Provided text.
§ §

From a petrological point of view Shatsky Rise presents a basaltic province in which plagioclase-clinopyroxene intergrowths are well developed, from the early crystallization of mottles with ophitic textures (Hole U1349A) to the formation of sparse phenocrysts and glomerocrysts (Holes 1213B, U1347A, and U1350A) to the quench stage and the stage of coarser grained crystallization in the interiors of flows and pillows (all holes). This petrographic attribute is evident even among the rare and tiny quench crystals in the one glassy sample recovered among the hyaloclastites of Hole U1348A. The basalts of Holes U1346A and especially U1349A are more primitive than others, carrying fairly abundant olivine and Cr spinel, and yet the plagioclase-clinopyroxene intergrowths even occur in the altered glass margins of these rocks. The above observations indicate that, at all stages of crystallization, the temperature interval between onset of plagioclase crystallization and that of clinopyroxene is negligible. Experimentally, this is not a usual feature of MORB at low pressure, with the exception of the melt containing significant dissolved water. A range of temperatures may have existed, and that will be determined by onshore mineral studies, but in all cases plagioclase and clinopyroxene crystallized cotectically.

§ §

Records provided.
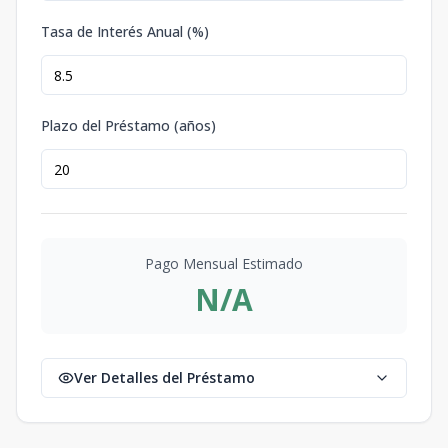
Tasa de Interés Anual (%)
Plazo del Préstamo (años)
Pago Mensual Estimado
N/A
Ver Detalles del Préstamo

§ §

Directions.
(1) In the Shatsky Rise passage, which holes have basalts described as more primitive than the others?
(2) Reproduce the text read from the rows word for word, and leave the picture out of your answer.

Answers provided.
(1) Holes U1346A and especially U1349A.

(2)
Tasa de Interés Anual (%)
Plazo del Préstamo (años)
Pago Mensual Estimado
N/A
Ver Detalles del Préstamo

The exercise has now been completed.